HCB News: What has been the response to Axumin from the PET imaging community since its FDA approval last year?
Jonathan Allis: When you introduce a new product, you hope that it has an unmet medical need and that when you tell people about it, that they won’t look at you in a really bored way. We are happy to say we’ve not had that response with Axumin – it addresses a fundamental unmet medical need and we’ve been pleasantly surprised by how rapidly the uptake has gone in the U.S.

Barry Scott: The volumes continue to grow month over month at the sites we’re producing at today.

HCB News: Is Axumin currently being reimbursed?
Jonathan Allis: When we started the company in 2014, we weren’t overly worried about technical issues or regulatory approval. We were worried it wouldn’t be paid for. If you look at the history of reimbursement for PET imaging agents, it hasn’t been pretty. It’s taken a long time to get reimbursement for certain PET agents while others are not reimbursed.
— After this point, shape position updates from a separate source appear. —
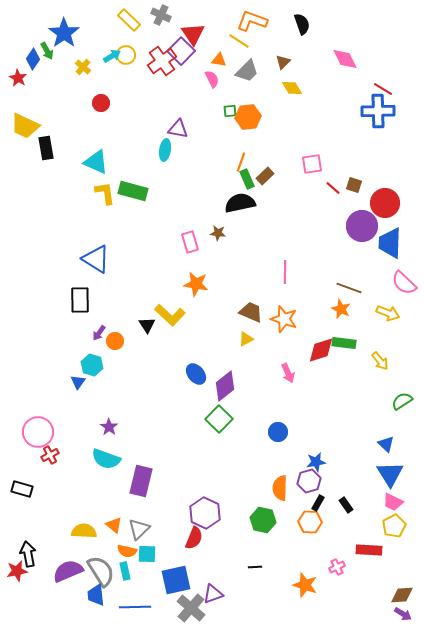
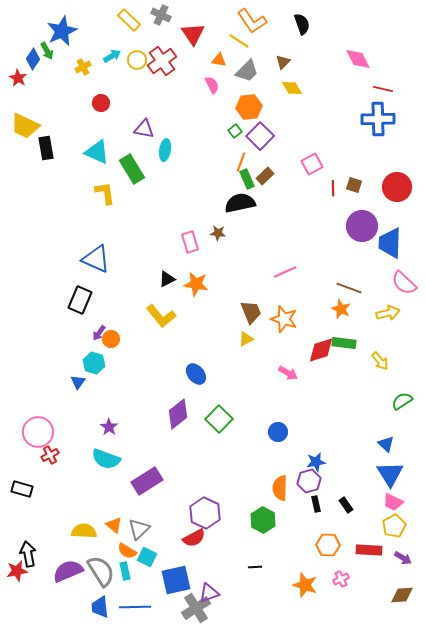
orange L-shape at (252, 21): rotated 144 degrees counterclockwise
blue star at (64, 33): moved 2 px left, 2 px up; rotated 12 degrees clockwise
purple square at (181, 51): moved 79 px right, 85 px down
yellow circle at (126, 55): moved 11 px right, 5 px down
pink diamond at (345, 59): moved 13 px right
yellow cross at (83, 67): rotated 21 degrees clockwise
pink semicircle at (212, 79): moved 6 px down
red line at (383, 89): rotated 18 degrees counterclockwise
green square at (230, 111): moved 5 px right, 20 px down; rotated 32 degrees counterclockwise
blue cross at (378, 111): moved 8 px down
orange hexagon at (248, 117): moved 1 px right, 10 px up
purple triangle at (178, 129): moved 34 px left
cyan triangle at (96, 162): moved 1 px right, 10 px up
pink square at (312, 164): rotated 20 degrees counterclockwise
red line at (333, 188): rotated 49 degrees clockwise
green rectangle at (133, 191): moved 1 px left, 22 px up; rotated 44 degrees clockwise
red circle at (385, 203): moved 12 px right, 16 px up
blue triangle at (96, 259): rotated 8 degrees counterclockwise
pink line at (285, 272): rotated 65 degrees clockwise
black rectangle at (80, 300): rotated 24 degrees clockwise
brown trapezoid at (251, 312): rotated 45 degrees clockwise
yellow arrow at (388, 313): rotated 35 degrees counterclockwise
yellow L-shape at (170, 315): moved 9 px left, 1 px down; rotated 8 degrees clockwise
black triangle at (147, 325): moved 20 px right, 46 px up; rotated 36 degrees clockwise
orange circle at (115, 341): moved 4 px left, 2 px up
cyan hexagon at (92, 365): moved 2 px right, 2 px up
pink arrow at (288, 373): rotated 36 degrees counterclockwise
purple diamond at (225, 386): moved 47 px left, 28 px down
purple rectangle at (141, 481): moved 6 px right; rotated 44 degrees clockwise
black rectangle at (318, 503): moved 2 px left, 1 px down; rotated 42 degrees counterclockwise
green hexagon at (263, 520): rotated 15 degrees clockwise
orange hexagon at (310, 522): moved 18 px right, 23 px down
red semicircle at (194, 538): rotated 40 degrees clockwise
orange semicircle at (127, 551): rotated 18 degrees clockwise
cyan square at (147, 554): moved 3 px down; rotated 24 degrees clockwise
pink cross at (337, 567): moved 4 px right, 12 px down
purple triangle at (213, 594): moved 4 px left, 1 px up
blue trapezoid at (96, 595): moved 4 px right, 12 px down
gray cross at (191, 608): moved 5 px right; rotated 16 degrees clockwise
purple arrow at (403, 614): moved 56 px up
So, we were very fortunate to have the reimbursement process go smoothly for Axumin. We put together dossiers on how it works and contacted local Medicare contracting committees and presented the data and got a very positive response. We’ve had a permanent HCPCS code (A9588) since the beginning of this year, meaning it is covered by CMS for the Medicare population across the U.S., so that removes a big barrier from product adoption.
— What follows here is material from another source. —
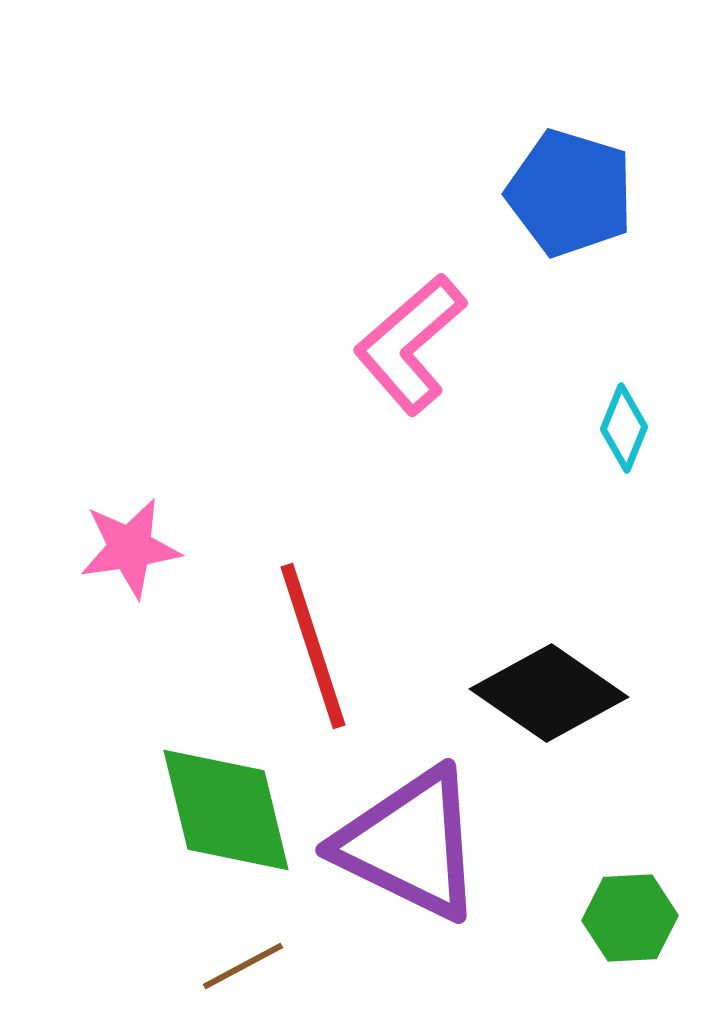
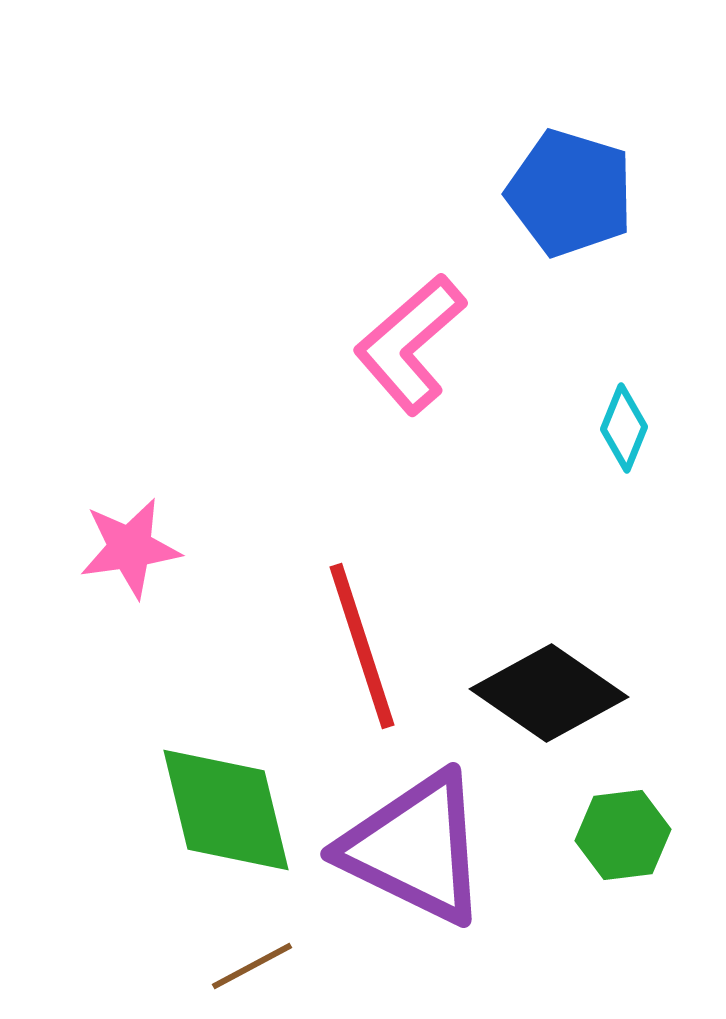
red line: moved 49 px right
purple triangle: moved 5 px right, 4 px down
green hexagon: moved 7 px left, 83 px up; rotated 4 degrees counterclockwise
brown line: moved 9 px right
People hear about Axumin and say, ‘Yes, we need that.’ Then they say, ‘Well, is it available near me?’ And, of course, PETNET is doing a lot to turn that answer into, ’Yes.’ Then they ask, ‘Is it reimbursed?’ And the answer to that is, ’Yes’ as well.
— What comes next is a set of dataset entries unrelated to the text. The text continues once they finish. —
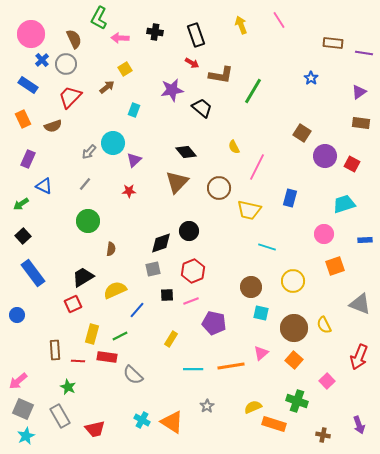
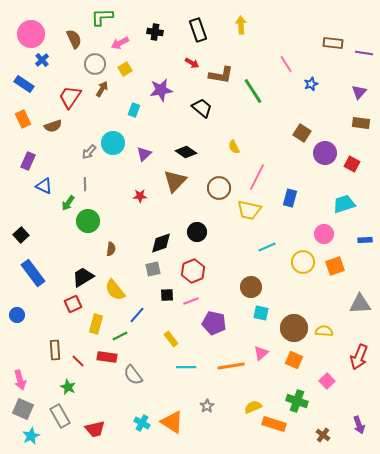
green L-shape at (99, 18): moved 3 px right, 1 px up; rotated 60 degrees clockwise
pink line at (279, 20): moved 7 px right, 44 px down
yellow arrow at (241, 25): rotated 18 degrees clockwise
black rectangle at (196, 35): moved 2 px right, 5 px up
pink arrow at (120, 38): moved 5 px down; rotated 30 degrees counterclockwise
gray circle at (66, 64): moved 29 px right
blue star at (311, 78): moved 6 px down; rotated 16 degrees clockwise
blue rectangle at (28, 85): moved 4 px left, 1 px up
brown arrow at (107, 87): moved 5 px left, 2 px down; rotated 21 degrees counterclockwise
purple star at (172, 90): moved 11 px left
green line at (253, 91): rotated 64 degrees counterclockwise
purple triangle at (359, 92): rotated 14 degrees counterclockwise
red trapezoid at (70, 97): rotated 10 degrees counterclockwise
black diamond at (186, 152): rotated 15 degrees counterclockwise
purple circle at (325, 156): moved 3 px up
purple rectangle at (28, 159): moved 2 px down
purple triangle at (134, 160): moved 10 px right, 6 px up
pink line at (257, 167): moved 10 px down
brown triangle at (177, 182): moved 2 px left, 1 px up
gray line at (85, 184): rotated 40 degrees counterclockwise
red star at (129, 191): moved 11 px right, 5 px down
green arrow at (21, 204): moved 47 px right, 1 px up; rotated 21 degrees counterclockwise
black circle at (189, 231): moved 8 px right, 1 px down
black square at (23, 236): moved 2 px left, 1 px up
cyan line at (267, 247): rotated 42 degrees counterclockwise
yellow circle at (293, 281): moved 10 px right, 19 px up
yellow semicircle at (115, 290): rotated 105 degrees counterclockwise
gray triangle at (360, 304): rotated 25 degrees counterclockwise
blue line at (137, 310): moved 5 px down
yellow semicircle at (324, 325): moved 6 px down; rotated 120 degrees clockwise
yellow rectangle at (92, 334): moved 4 px right, 10 px up
yellow rectangle at (171, 339): rotated 70 degrees counterclockwise
orange square at (294, 360): rotated 18 degrees counterclockwise
red line at (78, 361): rotated 40 degrees clockwise
cyan line at (193, 369): moved 7 px left, 2 px up
gray semicircle at (133, 375): rotated 10 degrees clockwise
pink arrow at (18, 381): moved 2 px right, 1 px up; rotated 66 degrees counterclockwise
cyan cross at (142, 420): moved 3 px down
brown cross at (323, 435): rotated 24 degrees clockwise
cyan star at (26, 436): moved 5 px right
It speaks to the utility of the product – you don’t get products that are not useful reimbursed and we’re extremely pleased that this has all gone so well.



HCB News: What is the half-life of Axumin? Must it be administered to patients within a tight time frame? Did these factors influence your decision to choose PETNET Solutions, Inc., as the radiopharmaceutical’s exclusive U.S. commercial manufacturer and distributor to imaging centers?

Jonathan Allis: Axumin is labeled with fluorine-18 which has a half-life of 110 minutes so it’s the same isotope that is used for FDG, which is the most common PET imaging agent by far – so Axumin plugs directly into the same distribution network. With FDG, you wait an hour or so after injecting the patient, but with Axumin you inject and scan within three to five minutes, so it’s a different process.

There are a number of radiopharmacy networks in the U.S., but I think PETNET has the largest footprint, so that factored into our decision to partner with them. They also have a genuine passion for PET – you want a partner who believes in your product as much as you do, and is not just doing it as a job, but as a mission – we love working with PETNET.

HCB News: How many metropolitan locations in the U.S. currently offer Axumin, as of April 2017? Does PETNET Solutions, Inc., plan to add more sites in 2017? (A February press release indicated that two sites offered Axumin in June 2016 when it was approved by the FDA. That same press release from February indicated that 12 sites were now offering the radiopharmaceutical – with more sites slated to be added in 2017.)

Barry Scott: As of right now, Axumin is available from 16 production sites, and PETNET Solutions plans to add several more sites in the next year. With the success we’ve had with product adoption, we’re going to step up expansion, but even as of today, we can provide Axumin to a majority of U.S. imaging centers.

HCB News: Do you plan any other indications for Axumin?
Jonathan Allis: As you know, we’re indicated for biochemically recurrent prostate cancer, but we’re interested in how it might apply in a range of prostate cancer indications as well as other cancers.

We have work going in a number of interesting areas. The data we have in brain tumors, particularly gliomas, looks pretty good and we’re starting to pull all that together to file for that indication. We currently have an orphan drug designation from the FDA as well as the European Community for glioma.

Also, some types of breast cancer are not imaged well with existing radiopharmaceuticals, and we think Axumin may be interesting in those areas, so we will continue to investigate them.